FASB Issues Long-Awaited Standard on Financial Instruments
On January 5, the Financial Accounting Standards Board (FASB) published its accounting standard that changes how to recognize and measure financial assets and liabilities. Banks and other companies with holdings in financial instruments — such as loans, debt securities and financial liabilities — have been closely monitoring the FASB’s controversial three-phase project on financial instruments for nearly a decade.
Fueled by the financial crisis, this project initially sought to overhaul accounting for complex financial instruments. But phase one, on recognition and measurement, keeps most U.S. Generally Accepted Accounting Principles (GAAP) related to financial instruments intact, except for some “targeted improvements.”
Minor low-cost changes
Accounting Standards Update (ASU) No. 2016-01, Financial Instruments — Overall (Subtopic 825-10): Recognition and Measurement of Financial Assets and Financial Liabilities, requires equity investments that aren’t measured under the equity method of accounting to be measured at fair value with changes recorded in earnings.
The updated standard also eliminates the counterintuitive — and much-criticized — provision in existing GAAP that allows banks to record gains in earnings when the value of their liabilities declines because of a drop in credit quality. Banks and other businesses will keep those fluctuations out of earnings and be required to record what is known as “own credit risk” in other comprehensive income.
In addition, the updated standard changes some disclosure requirements. Public companies have to use the exit price notion when measuring the fair value of financial instruments for disclosure purposes. But private companies and not-for-profit groups can skip a requirement to disclose the fair value of financial instruments measured at amortized cost. The standard also eliminates the requirement for public companies to disclose the methods and significant assumptions used to estimate the fair value that’s required to be disclosed for financial instruments measured at amortized cost.
Finally, the updated standard calls for separate presentations of financial assets and financial liabilities by measurement category and form of financial asset, such as securities or loans and receivables, on the balance sheet or the accompanying notes to the financial statements.
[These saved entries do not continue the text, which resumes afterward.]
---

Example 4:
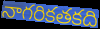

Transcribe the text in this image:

నాగరికతకది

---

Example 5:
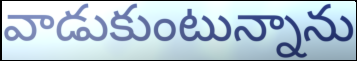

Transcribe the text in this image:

వాడుకుంటున్నాను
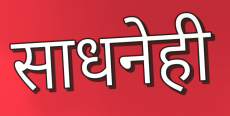
साधनेही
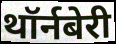
थॉर्नबेरी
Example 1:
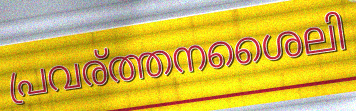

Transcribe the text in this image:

പ്രവര്ത്തനശൈലി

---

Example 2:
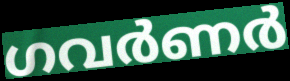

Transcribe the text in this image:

ഗവർണർ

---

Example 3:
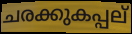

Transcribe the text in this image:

ചരക്കുകപ്പല്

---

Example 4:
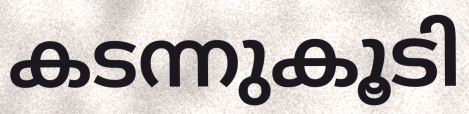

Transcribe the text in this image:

കടന്നുകൂടി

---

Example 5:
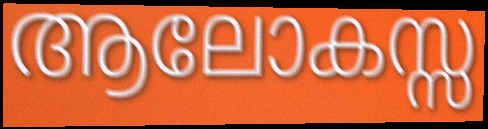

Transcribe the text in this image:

ആലോകസ്സ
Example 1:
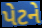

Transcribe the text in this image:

પેટને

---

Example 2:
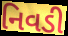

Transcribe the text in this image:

નિવડી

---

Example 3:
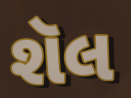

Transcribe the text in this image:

શૅલ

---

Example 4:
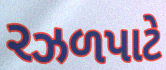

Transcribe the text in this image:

રઝળપાટે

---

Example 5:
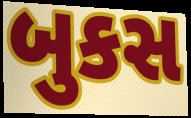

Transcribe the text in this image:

બુકસ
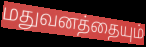
மதுவனத்தையும்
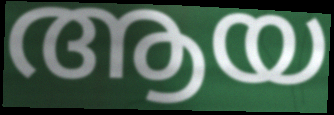
ആയ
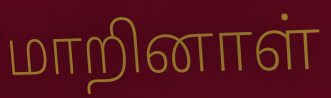
மாறினாள்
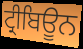
ਟ੍ਰੀਬਿਊਨ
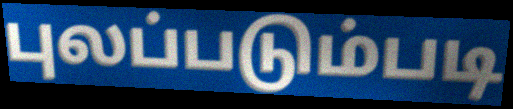
புலப்படும்படி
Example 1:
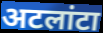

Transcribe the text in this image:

अटलांटा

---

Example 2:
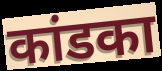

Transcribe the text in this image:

कांडका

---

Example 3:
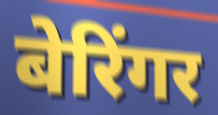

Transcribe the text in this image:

बेरिंगर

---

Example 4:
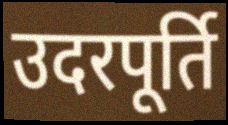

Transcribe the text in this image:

उदरपूर्ति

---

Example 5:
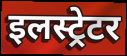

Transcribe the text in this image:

इलस्ट्रेटर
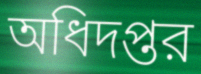
অধিদপ্তর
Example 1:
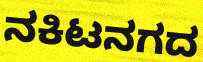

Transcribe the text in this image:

The good news is that the FASB predicts that “the direct costs of applying this update are likely to be minimal and may even decrease for certain organizations.”
The long and winding road
The end result isn’t as comprehensive as the FASB envisioned a decade ago when it began working with the International Accounting Standards Board to overhaul the measurement of complex financial assets and liabilities. The effort took on heightened importance during the 2008 financial crisis, when it became clear that banks and other businesses were using increasingly risky financial instruments — and that the accounting for them hadn’t kept pace.
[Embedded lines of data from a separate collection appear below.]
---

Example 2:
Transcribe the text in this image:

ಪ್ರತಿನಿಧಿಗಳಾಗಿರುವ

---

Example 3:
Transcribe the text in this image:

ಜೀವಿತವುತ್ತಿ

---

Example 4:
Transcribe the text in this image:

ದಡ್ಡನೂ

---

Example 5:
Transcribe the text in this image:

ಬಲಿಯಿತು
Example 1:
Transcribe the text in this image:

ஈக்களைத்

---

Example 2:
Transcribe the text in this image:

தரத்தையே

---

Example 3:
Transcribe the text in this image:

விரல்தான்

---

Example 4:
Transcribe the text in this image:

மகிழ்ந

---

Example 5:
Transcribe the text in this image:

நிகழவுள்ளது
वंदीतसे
Unfortunately, the standard-setters never were able to fully agree on how to change the accounting standards. Years of internal debate, two harshly criticized public proposals and pressure from U.S. banks, which argued that the boards were going to make accounting more complex, made the FASB retreat in early 2014.
Most FASB members acknowledged that the last proposal before the final standard was issued, Proposed ASU No. 2013-220, Financial Instruments — Overall (Subtopic 825-10), Recognition and Measurement of Financial Assets and Financial Liabilities, called for many complex accounting changes that would largely bring businesses to the same results as current U.S. GAAP. So, in a 4-3 split vote, the board decided to largely maintain the status quo.
Dissenting FASB members said the updated standard failed to meet the board’s intended goals:
- Improving the usefulness of reported information,
- Reducing complexity in accounting for financial instruments, and
- Converging U.S. GAAP and International Financial Reporting Standards.
To critics, the update represents a lost opportunity for real change. Current accounting often is criticized because similar financial instruments are measured in different ways depending on what management intends to do with them. Critics argue that this intent-based focus gives investors, creditors and analysts too little information about how the instruments are performing.
Time for change
For public companies, the updated guidance in ASU 2016-01 becomes effective for annual periods starting after December 15, 2017. So, public companies should begin applying the changes in their first-quarter filings for 2018.
Private companies have the option of adopting the standard as of the effective date for public companies. But they get an extra year before compliance is required for their annual financial statements.